Stored items
☆ ☆ ☆ ☆ ☆ ☆ ☆

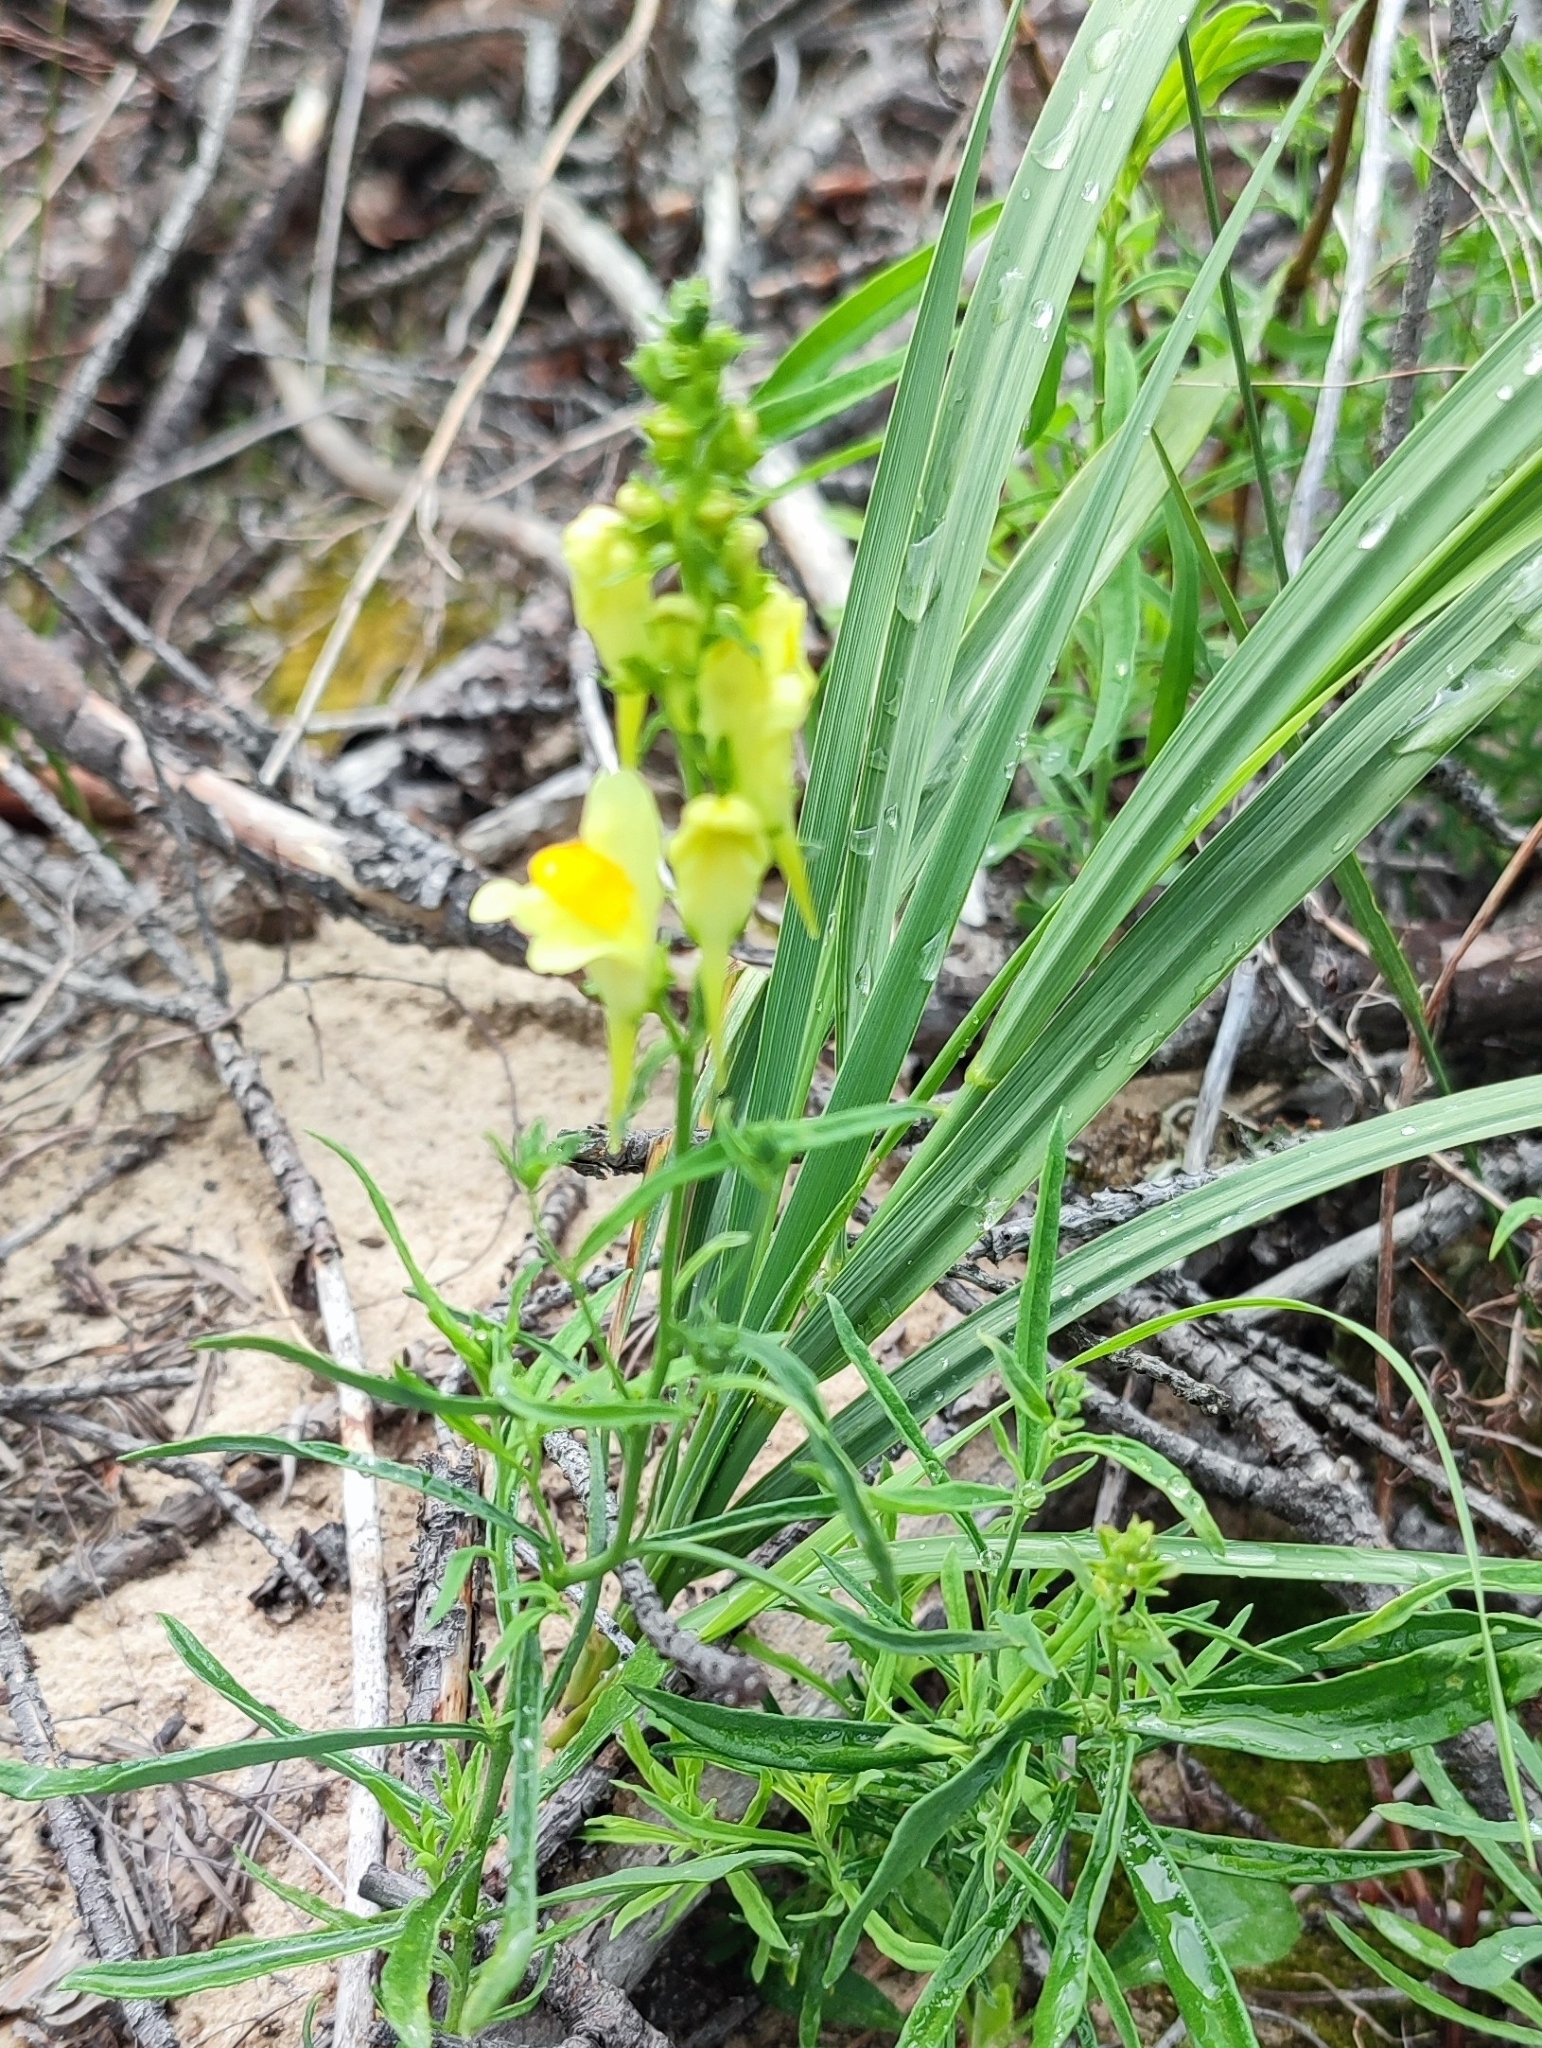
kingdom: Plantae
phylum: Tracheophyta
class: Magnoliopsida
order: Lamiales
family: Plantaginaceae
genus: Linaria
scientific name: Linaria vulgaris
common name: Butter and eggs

☆ ☆ ☆ ☆ ☆ ☆ ☆

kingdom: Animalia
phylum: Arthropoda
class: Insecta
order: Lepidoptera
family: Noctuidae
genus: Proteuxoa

☆ ☆ ☆ ☆ ☆ ☆ ☆

§ Work instructions:
Format the part of the records that opens with the line containing "kingdom: Plantae" and closes with the line containing "common name: Butter and eggs", both included, as a Markdown table with the columns Number and Record line. Skip any blank lines.

§ Exercise solution:
| Number | Record line |
|---|---|
| 1 | kingdom: Plantae |
| 2 | phylum: Tracheophyta |
| 3 | class: Magnoliopsida |
| 4 | order: Lamiales |
| 5 | family: Plantaginaceae |
| 6 | genus: Linaria |
| 7 | scientific name: Linaria vulgaris |
| 8 | common name: Butter and eggs |